The vulnerable endpoint is POST /api/v2/files. The server does not sanitize the filename parameter in the multipart form data, allowing attackers to traverse the directory structure with sequences like ../../ and write files to arbitrary locations on the filesystem. Because Langflow enables unauthenticated auto-login by default on many deployments, no credentials are required to reach the endpoint. Successful exploitation delivers arbitrary code execution on the server running the Langflow instance.

Security researchers at Tenable originally disclosed the flaw on March 27, 2026 after a series of failed vendor disclosure attempts. Active in-the-wild exploitation was confirmed shortly afterward. Censys scans identified approximately 7,000 publicly exposed Langflow instances at the time of disclosure. The vendor released version 1.10.0 on June 11, 2026, which resolves the vulnerability.

Why This Matters for Canadian Organizations

Langflow is one of the most widely deployed open-source platforms for building agentic AI workflows. Canadian organizations across financial services, government digital services, healthcare, and technology sectors are integrating AI orchestration tools as part of broader AI adoption initiatives. Platforms like Langflow and its peers are frequently stood up quickly in cloud environments — AWS, Azure, and GCP — often with default configurations that leave the auto-login feature enabled and the management port internet-accessible.
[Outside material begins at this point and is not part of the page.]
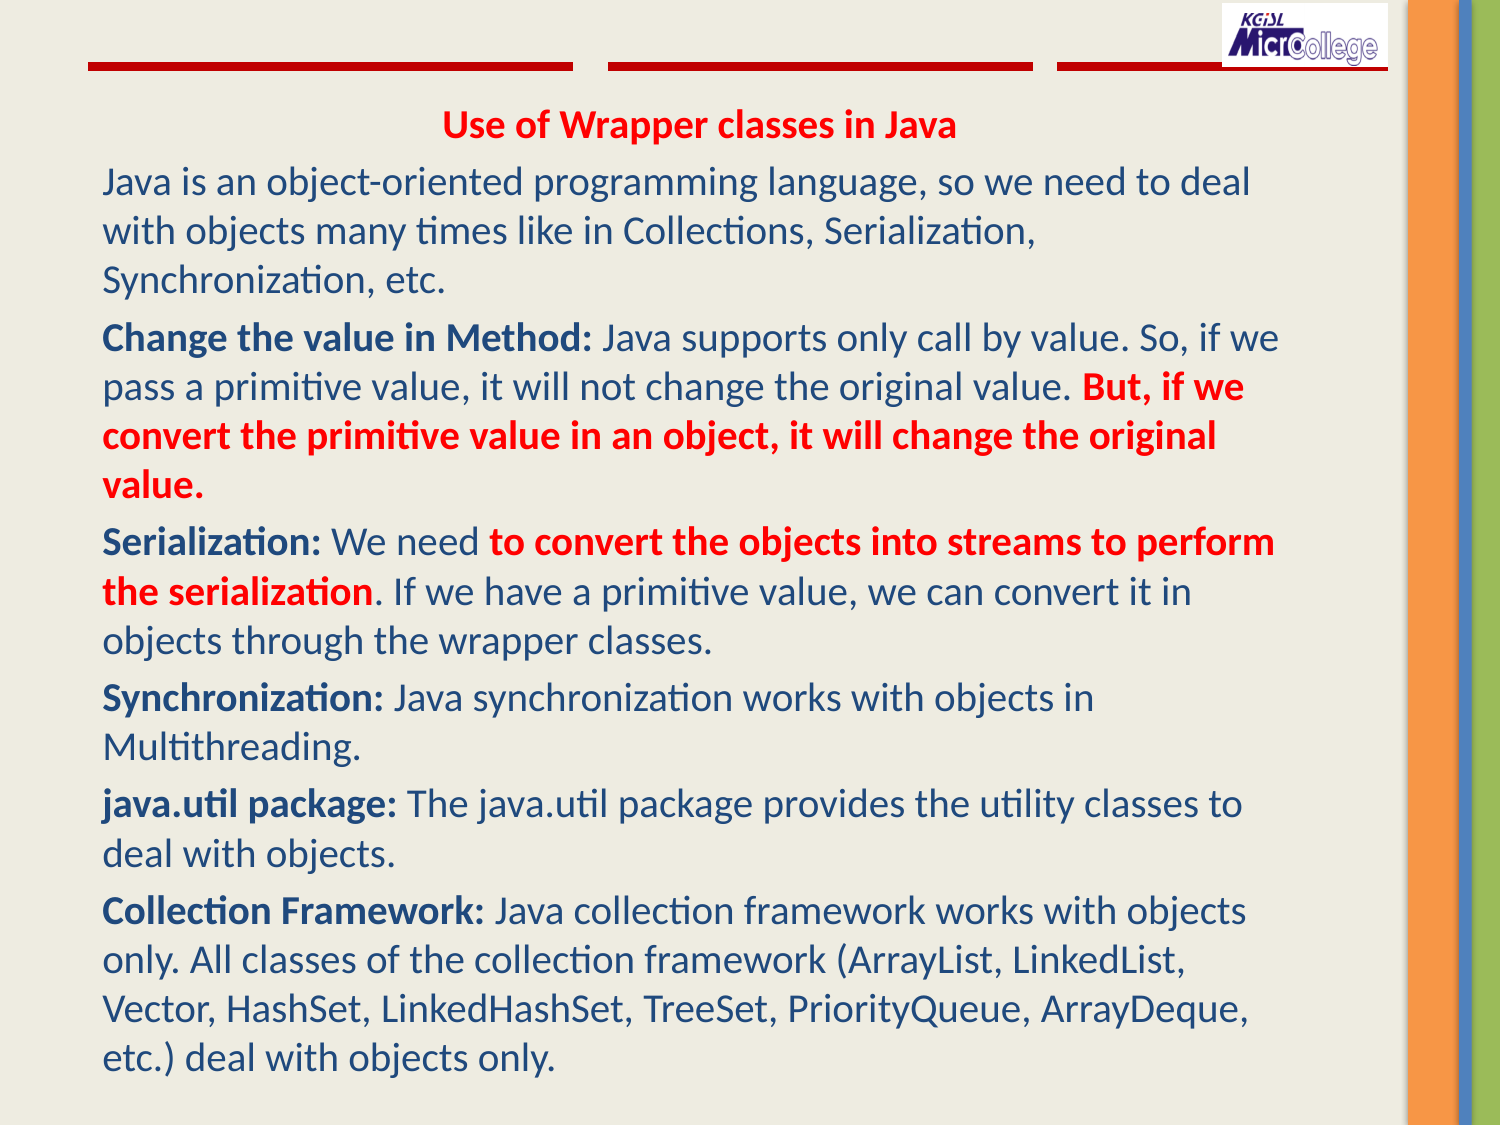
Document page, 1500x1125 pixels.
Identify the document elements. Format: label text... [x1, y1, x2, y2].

picture [1222, 3, 1389, 67]
list Use of Wrapper classes in Java Java is an object-oriented programming language, so we need to deal with objects many times like in Collections, Serialization, Synchronization, etc. Change the value in Method: Java supports only call by value. So, if we pass a primitive value, it will not change the original value. But, if we convert the primitive value in an object, it will change the original value. Serialization: We need to convert the objects into streams to perform the serialization. If we have a primitive value, we can convert it in objects through the wrapper classes. Synchronization: Java synchronization works with objects in Multithreading. java.util package: The java.util package provides the utility classes to deal with objects. Collection Framework: Java collection framework works with objects only. All classes of the collection framework (ArrayList, LinkedList, Vector, HashSet, LinkedHashSet, TreeSet, PriorityQueue, ArrayDeque, etc.) deal with objects only. [87, 90, 1313, 1100]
An attacker with remote code execution on a Langflow server has access to every API key, credential, and data connection configured in that instance. AI pipeline tools routinely hold connections to databases, vector stores, cloud storage, and third-party APIs. In a Canadian enterprise context, a compromised Langflow deployment breaches not just the tool itself but every backend system it touches — a scenario with direct implications under OSFI B-13 for financial institutions and PIPEDA for any organization processing personal data through AI pipelines.

The Canadian Centre for Cyber Security has consistently flagged AI tooling supply chain risk as an emerging threat vector. A Langflow server running in a containerized cloud environment is also a potential pivot point for pod-escape and lateral movement to broader cloud infrastructure, compounding the blast radius well beyond the AI tool itself.

What to Do

Upgrade Langflow to version 1.10.0 immediately — this is the only full remediation. Inventory all Langflow deployments across your cloud environments, including shadow IT and developer sandbox instances. Remove public internet exposure on any Langflow instance not required to be externally accessible; place management interfaces behind VPNs or zero-trust access controls. Disable the auto-login feature in production deployments. Rotate all API keys and credentials stored in Langflow connection configurations as a precaution if you ran a publicly exposed instance before patching. Review cloud audit logs for unusual file writes or outbound connections from Langflow host processes. Treat any Langflow instance that was internet-exposed as potentially compromised and conduct forensic triage before restoring service.